Management accounting limitation #1: Accounting records
“Shit in, shit out” is a classical saying for any information system and it does apply for management accounting too. Any system or report can only be as good as its inputs are. This means the final result may give the wrong picture when, for example, some costs are recorded on the wrong account.
Another limitation comes from mainly processing past figures and then derive impacts and actions for the future. IT systems have been becoming more and more sophisticated and predictive. Although this is a positive development, it still involves processing past figures to determine the future.
#2: Lack of knowledge
A lack of knowledge is responsible for limitation number two. Managers receiving reports should have a sound understanding of the business and its environment as well as the underlying principles of the report they are receiving. This is, however, often not the case and leads to wrong interpretations. Which in turn may lead to wrong decisions.
#3: Lack of continuity
In order to record differences over a timespan, a certain continuity is important. However, many reports produced by management accountants are one-offs (ad hoc reports) or reports that are adjusted over time and thus are not fully comparable to previous periods.
Even for reports that are produced regularly, there is an issue. The company structure likely changed over time and consequently, figures can not be compared anymore over the years.
#4: Bias of the management accountant
Bias is another limitation of management accounting. When preparing and commenting reports people may have a certain idea in their head and this can influence the work they produce. A manager then receives a reporting which is not objective at all.

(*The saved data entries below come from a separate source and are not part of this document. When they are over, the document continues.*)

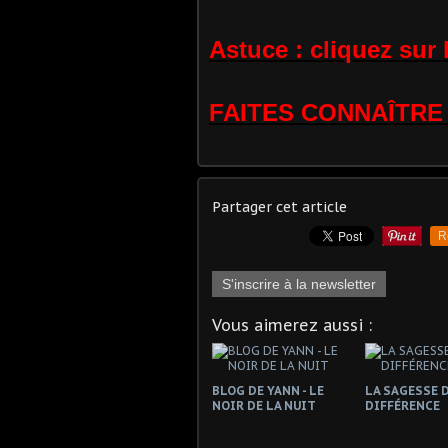
Astuce : cliquez sur
FAITES CONNAÎTRE 
Partager cet article
R
S'inscrire à la newsletter
Vous aimerez aussi :
BLOG DE YANN - LE
LA SAGESSE D
NOIR DE LA NUIT
DIFFÉRENCE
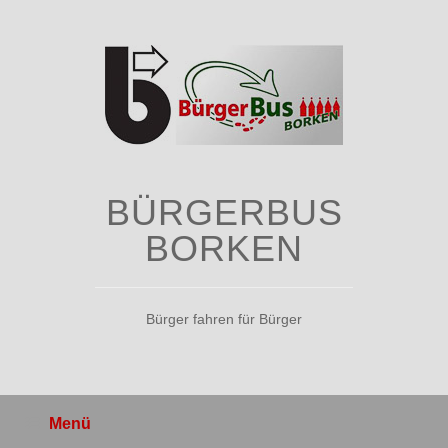
Zum
Inhalt
springen
BÜRGERBUS
BORKEN
Bürger fahren für Bürger
Menü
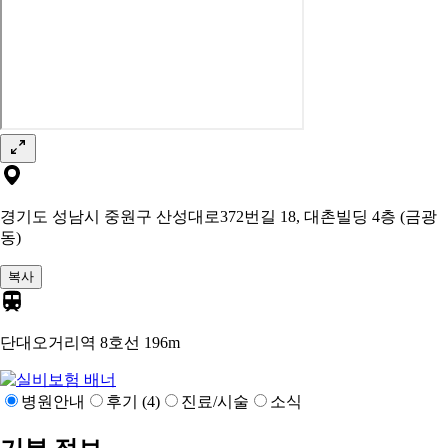
경기도 성남시 중원구 산성대로372번길 18, 대촌빌딩 4층 (금광
동)
복사
단대오거리역 8호선
196m
병원안내
후기 (4)
진료/시술
소식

The final limitation: Allocated budget
The fifth and final massive limitation of management accounting can, ironically, be found in itself. Like all departments also a finance department has a certain budget available to pay salaries and infrastructure. This will bring some limitations to it. Purchasing and maintaining an expensive analytical software may not be within the budget. Staff may be limited by budget too, so tasks and reports need to be prioritized.
Yes, limitations but…
As we discussed in the paragraphs before, there are some impactful limitations in the domain of management accounting. Nevertheless, a thoughtful setup management accounting process will produce great benefits for each company and certainly outweigh its restrictions.